На Западе союзники движутся в глубь Германии. Красная Армия освобождает Венгрию. Моя милая, чего же еще желать?»
В эту минуту в барак влетает бледная Бася с криком:
— На платформе Варшава!
Что это значит? Мы не верим. Никто не верит. Какая Варшава? Повстанцы? Гражданское население?
В лагерь? За что?
Мы давно освоились с мыслью, что мы преступники.
Отправлены сюда по какому-то делу или подозреваемые…
Но не привезут же сюда все городское население? Быть этого не может! Нет, опять, наверное, венгры.
Бася, у которой мать и сестра в Варшаве, и другие варшавянки все время беспокойно выглядывают на Лагерштрассе, пытаются хоть что-нибудь узнать. Я сержусь на Басю, говорю ей, что стыдно повторять глупые, непроверенные слухи. Надо же хоть немножко соображать. Варшава сражается. Вот Вацек пишет, что 1 августа… Не успели мы услышать о восстании, а варшавяне уже здесь! Может ли это быть? Некоторым кажется, что весь мир будет брошен в Освенцим. Видно, все сошли с ума.
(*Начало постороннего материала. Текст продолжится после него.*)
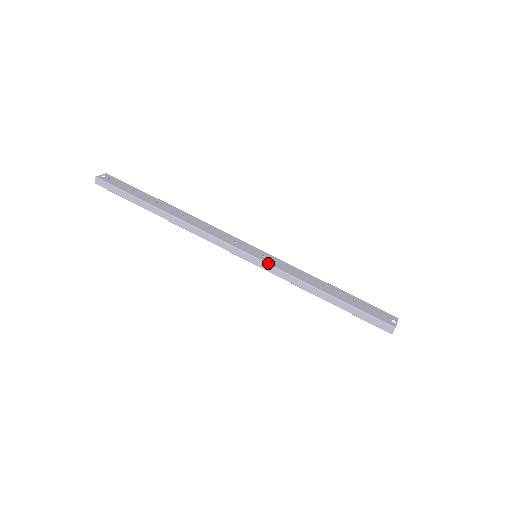
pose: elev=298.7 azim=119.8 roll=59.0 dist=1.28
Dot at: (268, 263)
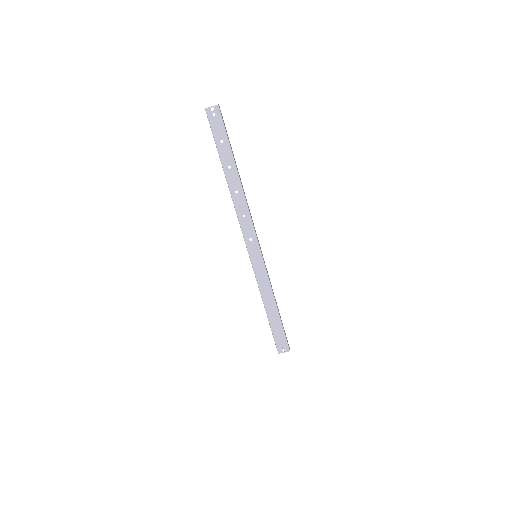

— Идут! — прерывает мои рассуждения Неля.
Выбегаем из барака. Видим, как медленно приближается плотная масса людей. Глядим, не отводя глаз, и ждем. Подходят первые женщины с узлами на спине.
Да, это так. Это Варшава. Можно и не спрашивать. Узнаем варшавян с первого взгляда.
У женщин испуганные глаза.
— Где мы?.. Что это за местность?
— Освенцим.
— Езус Мария! — кричит одна, заламывает руки и плачет. — Меня привезли туда, где умер мой Ясек!..
— Это в самом деле Освенцим? — удивляются другие.
— Из какого квартала? — спрашиваем мы в свою очередь.
— Площадь Нарутовича, Груецкая.
— А что с восстанием?
Машут рукой, не отвечая. Из толпы выходит женщина.
— Вы разве ничего не знаете? Не знаете, что Варшавы больше нет?
Варшавы нет? Что она болтает, глупая, несет всякий вздор! В 1939 году тоже так болтали, а потом что оказалось?
Идут и идут и повторяют, будто сговорившись, одни и те же слова: «Нет больше Варшавы. Остались груды развалин. Варшавы нет!»